You must remain calm after noticing that the engine is overheating. If you panic, you may do things in haste, which may prove to be counterproductive. Keep your head cool, and slowly pull over to a safe stop and turn off the engine.

Stop driving

Don't push your engine too far. Once you notice that your engine is overheating, stop driving your car any further and pull over at a safe place right away. Driving on will only make your engine susceptible to permanent damage.

Refrain from immediately opening the hood

An overheating engine could jeopardize your health with steam and smoke. Be patient and wait until the engine completely cools down before you open the hood. Waiting will take only 15 minutes at the max.

Don't leave this issue unaddressed

Sure, adding coolant removes the excessive heat from your engine, making it run again. But it doesn't fix the underlying cause, and if the issue goes unattended for long, you are doing more harm to the engine. To ensure that the engine doesn't go kaput, get it examined at a nearby service center or repair shop without further delay.

How to Prevent an Engine From Overheating

Knowing dos and don'ts for an overheating engine goes a long way to safeguard it from serious damage. But preventing your engine from overheating in the first place will not only save you from the hassle down the road but also let you enjoy your trip uninterrupted.

Here are preventive measures that you should be taking so that a fault in the engine doesn't spoil your road trip.

  • Check your car's coolant levels consistently. Keep in mind that most of the coolant lasts up to 100,000 miles.
  • Even if you have your coolant at the right levels, it gets dirty over time and will need replacement. Keep the coolant flushed regularly.
  • Check your drive belt to make sure that there is no unusual wear or tear.
  • Keep an extra bottle of new antifreeze and a gallon of water in your trunk for emergencies.
  • Keep a check on the thermostat: it's responsible for regulating the engine's coolant flow.
  • Use AC on extremely hot days; otherwise, your engine will come under unnecessary strain.
  • Help cool the engine by running the heater at the first sign of overheating.
  • Make sure you always park your car under a shade so that sun rays don't increase the engine temperature further.

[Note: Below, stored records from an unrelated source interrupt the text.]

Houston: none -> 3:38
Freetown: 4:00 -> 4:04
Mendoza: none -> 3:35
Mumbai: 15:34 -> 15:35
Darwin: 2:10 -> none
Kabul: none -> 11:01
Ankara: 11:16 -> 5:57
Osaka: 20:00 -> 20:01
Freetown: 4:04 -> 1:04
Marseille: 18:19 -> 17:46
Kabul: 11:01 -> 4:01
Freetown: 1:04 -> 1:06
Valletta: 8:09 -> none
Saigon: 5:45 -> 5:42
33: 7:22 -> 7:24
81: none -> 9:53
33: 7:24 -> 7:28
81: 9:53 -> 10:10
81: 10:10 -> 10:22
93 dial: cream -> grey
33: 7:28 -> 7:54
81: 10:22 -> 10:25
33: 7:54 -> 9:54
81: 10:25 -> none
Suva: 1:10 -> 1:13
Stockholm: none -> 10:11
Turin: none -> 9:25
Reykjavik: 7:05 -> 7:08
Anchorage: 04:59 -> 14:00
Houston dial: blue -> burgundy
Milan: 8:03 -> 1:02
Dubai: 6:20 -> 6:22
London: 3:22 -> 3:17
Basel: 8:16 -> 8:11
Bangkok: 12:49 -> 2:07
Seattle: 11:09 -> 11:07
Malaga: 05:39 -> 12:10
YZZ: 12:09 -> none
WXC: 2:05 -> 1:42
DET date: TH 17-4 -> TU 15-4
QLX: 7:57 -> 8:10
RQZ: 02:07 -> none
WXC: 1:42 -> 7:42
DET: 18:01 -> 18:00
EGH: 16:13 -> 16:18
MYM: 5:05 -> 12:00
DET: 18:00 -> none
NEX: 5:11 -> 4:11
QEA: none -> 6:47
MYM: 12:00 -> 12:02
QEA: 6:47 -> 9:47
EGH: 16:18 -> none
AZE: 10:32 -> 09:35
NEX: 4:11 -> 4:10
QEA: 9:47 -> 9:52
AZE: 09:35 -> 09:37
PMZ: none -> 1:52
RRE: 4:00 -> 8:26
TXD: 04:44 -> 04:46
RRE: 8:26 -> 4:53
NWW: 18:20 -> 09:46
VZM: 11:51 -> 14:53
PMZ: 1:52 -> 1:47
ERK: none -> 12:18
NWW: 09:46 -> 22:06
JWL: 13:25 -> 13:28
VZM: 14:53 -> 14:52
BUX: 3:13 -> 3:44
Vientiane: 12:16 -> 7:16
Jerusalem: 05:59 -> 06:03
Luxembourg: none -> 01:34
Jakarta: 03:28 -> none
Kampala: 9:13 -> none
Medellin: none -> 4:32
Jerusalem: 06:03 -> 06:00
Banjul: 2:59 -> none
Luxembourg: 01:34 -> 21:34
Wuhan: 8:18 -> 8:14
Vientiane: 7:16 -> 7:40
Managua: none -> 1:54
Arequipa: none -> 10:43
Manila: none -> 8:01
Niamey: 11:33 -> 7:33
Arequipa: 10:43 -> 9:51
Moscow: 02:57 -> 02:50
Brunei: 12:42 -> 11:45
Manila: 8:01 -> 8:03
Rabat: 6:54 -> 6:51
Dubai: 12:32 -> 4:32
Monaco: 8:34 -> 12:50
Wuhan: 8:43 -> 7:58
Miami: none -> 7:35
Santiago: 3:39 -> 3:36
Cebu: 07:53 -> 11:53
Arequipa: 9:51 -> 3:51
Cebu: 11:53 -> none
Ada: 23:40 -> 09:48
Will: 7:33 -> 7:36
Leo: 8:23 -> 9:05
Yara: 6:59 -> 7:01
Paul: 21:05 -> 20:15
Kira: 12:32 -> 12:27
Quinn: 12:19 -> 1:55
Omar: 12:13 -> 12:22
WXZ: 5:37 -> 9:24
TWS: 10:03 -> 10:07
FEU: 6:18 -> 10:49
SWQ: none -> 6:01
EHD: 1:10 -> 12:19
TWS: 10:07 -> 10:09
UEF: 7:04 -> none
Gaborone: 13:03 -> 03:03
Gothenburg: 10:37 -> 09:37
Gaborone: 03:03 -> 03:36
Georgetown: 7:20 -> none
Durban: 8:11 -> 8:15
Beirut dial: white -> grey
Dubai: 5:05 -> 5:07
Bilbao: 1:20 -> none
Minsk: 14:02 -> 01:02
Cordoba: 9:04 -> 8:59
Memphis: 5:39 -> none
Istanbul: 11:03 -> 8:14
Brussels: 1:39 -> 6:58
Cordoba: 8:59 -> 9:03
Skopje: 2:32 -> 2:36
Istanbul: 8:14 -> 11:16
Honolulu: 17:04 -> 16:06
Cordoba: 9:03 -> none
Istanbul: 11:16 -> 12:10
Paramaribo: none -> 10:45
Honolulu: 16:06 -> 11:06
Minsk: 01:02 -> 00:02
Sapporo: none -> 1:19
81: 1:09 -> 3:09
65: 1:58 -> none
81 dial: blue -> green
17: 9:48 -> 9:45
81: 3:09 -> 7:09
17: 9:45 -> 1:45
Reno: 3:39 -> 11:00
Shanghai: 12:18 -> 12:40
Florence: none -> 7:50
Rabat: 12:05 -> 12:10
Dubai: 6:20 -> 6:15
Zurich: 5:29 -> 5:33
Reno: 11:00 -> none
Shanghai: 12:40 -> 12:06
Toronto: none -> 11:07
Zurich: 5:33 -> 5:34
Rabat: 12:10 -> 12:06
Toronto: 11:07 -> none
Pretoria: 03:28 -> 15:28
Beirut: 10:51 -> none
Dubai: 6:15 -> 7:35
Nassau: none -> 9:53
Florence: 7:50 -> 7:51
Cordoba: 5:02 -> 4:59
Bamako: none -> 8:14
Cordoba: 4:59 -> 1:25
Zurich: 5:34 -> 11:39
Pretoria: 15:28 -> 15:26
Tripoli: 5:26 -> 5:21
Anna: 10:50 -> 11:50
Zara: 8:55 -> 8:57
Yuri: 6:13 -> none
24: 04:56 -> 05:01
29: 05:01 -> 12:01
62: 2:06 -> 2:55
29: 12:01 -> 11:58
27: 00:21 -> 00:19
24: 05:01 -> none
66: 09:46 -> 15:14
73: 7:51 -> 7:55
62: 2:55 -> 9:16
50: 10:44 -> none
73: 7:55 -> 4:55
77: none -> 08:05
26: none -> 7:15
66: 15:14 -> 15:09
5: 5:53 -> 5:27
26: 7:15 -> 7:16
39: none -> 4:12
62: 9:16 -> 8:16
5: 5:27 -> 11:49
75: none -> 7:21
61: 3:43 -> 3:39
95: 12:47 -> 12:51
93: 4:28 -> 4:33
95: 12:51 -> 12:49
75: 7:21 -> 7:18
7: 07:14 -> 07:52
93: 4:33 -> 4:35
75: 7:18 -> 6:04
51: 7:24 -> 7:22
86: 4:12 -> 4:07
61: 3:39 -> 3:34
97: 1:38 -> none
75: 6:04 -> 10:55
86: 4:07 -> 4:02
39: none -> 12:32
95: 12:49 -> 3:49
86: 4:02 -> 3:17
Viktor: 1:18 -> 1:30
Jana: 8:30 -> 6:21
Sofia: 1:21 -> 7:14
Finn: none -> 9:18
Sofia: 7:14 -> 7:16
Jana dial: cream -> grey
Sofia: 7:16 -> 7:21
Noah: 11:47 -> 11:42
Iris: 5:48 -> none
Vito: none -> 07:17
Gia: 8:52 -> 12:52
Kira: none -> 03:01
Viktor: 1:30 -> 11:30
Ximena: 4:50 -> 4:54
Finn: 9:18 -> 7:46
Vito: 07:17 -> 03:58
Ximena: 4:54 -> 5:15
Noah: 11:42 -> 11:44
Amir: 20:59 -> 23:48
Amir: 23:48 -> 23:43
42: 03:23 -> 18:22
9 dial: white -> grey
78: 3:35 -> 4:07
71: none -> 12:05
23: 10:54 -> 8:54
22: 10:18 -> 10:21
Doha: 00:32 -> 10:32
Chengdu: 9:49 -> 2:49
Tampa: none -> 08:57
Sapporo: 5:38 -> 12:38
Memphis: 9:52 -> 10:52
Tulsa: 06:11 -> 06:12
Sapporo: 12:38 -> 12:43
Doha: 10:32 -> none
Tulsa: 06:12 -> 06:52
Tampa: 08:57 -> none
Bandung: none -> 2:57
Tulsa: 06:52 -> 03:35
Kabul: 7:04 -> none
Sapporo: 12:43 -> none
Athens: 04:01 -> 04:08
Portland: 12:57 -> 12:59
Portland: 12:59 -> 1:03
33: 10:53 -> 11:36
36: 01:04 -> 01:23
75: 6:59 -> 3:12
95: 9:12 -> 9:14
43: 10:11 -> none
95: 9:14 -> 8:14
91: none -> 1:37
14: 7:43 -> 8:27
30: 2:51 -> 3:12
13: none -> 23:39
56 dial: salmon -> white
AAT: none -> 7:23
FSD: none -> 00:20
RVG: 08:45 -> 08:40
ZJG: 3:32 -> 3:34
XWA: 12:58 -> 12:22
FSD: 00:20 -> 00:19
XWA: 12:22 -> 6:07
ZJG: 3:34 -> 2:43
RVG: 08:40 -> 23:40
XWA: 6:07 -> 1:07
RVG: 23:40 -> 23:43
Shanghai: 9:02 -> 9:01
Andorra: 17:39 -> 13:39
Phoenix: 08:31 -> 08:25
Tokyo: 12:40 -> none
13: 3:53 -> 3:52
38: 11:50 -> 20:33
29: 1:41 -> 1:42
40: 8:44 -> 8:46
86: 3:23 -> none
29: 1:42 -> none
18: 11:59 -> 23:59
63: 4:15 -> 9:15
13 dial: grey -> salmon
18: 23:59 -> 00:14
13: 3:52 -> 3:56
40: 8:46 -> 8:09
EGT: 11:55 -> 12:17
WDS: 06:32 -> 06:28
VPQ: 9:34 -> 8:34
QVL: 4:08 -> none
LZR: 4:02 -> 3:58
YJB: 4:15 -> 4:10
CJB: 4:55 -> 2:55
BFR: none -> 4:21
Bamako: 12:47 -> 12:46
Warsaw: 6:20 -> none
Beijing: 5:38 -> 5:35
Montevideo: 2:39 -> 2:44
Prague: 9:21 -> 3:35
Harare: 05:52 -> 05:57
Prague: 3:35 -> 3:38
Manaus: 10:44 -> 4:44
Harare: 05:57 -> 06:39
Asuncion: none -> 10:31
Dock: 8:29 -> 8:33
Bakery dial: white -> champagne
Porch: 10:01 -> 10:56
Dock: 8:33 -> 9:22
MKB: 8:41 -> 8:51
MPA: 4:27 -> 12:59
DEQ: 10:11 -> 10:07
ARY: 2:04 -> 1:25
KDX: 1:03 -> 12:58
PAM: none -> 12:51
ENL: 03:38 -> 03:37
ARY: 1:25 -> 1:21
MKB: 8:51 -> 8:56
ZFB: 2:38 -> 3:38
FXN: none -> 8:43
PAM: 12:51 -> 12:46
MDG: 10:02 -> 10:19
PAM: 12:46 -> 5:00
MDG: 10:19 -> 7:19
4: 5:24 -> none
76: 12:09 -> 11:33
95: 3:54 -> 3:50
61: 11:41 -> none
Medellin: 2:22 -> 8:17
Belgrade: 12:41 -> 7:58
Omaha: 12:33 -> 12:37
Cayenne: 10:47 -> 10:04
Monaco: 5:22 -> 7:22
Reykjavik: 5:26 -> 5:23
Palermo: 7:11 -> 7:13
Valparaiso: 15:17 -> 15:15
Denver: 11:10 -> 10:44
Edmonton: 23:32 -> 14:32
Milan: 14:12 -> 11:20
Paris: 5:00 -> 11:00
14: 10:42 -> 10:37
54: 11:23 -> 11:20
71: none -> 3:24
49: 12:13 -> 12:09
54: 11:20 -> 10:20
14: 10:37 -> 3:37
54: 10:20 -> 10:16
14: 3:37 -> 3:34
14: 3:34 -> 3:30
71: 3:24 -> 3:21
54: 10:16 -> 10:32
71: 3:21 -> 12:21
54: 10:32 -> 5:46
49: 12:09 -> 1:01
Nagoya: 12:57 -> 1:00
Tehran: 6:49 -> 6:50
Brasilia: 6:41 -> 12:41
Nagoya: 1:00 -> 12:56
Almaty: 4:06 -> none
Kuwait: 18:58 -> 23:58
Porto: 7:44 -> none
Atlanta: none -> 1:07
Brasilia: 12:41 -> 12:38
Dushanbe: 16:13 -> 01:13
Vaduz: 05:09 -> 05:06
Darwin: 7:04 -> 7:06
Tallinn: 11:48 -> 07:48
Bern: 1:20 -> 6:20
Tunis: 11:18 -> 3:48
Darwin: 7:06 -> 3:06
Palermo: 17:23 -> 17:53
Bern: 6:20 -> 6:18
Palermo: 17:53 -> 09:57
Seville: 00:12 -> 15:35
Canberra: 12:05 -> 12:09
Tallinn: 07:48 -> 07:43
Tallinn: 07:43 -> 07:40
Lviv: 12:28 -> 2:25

It's rare for modern cars to overheat, but remember that it's not entirely impossible. Sometimes an engine can overheat when it's being worked too hard, like driving up steep inclines for a long time or driving under extremely hot weather. These situations can be problematic for the engine, given the amount of strain it has to endure.

But most of the time, engines overheat because of problems with the cooling system, and oftentimes hidden behind those problems are even larger issues. Regular maintenance checks will help identify issues early on.

We hope the information in this article will be of use to you. If you have any worries, get the help of an experienced technician. If you've ever experienced an engine overheat, you should get your car checked and fixed to avoid any serious or permanent damage.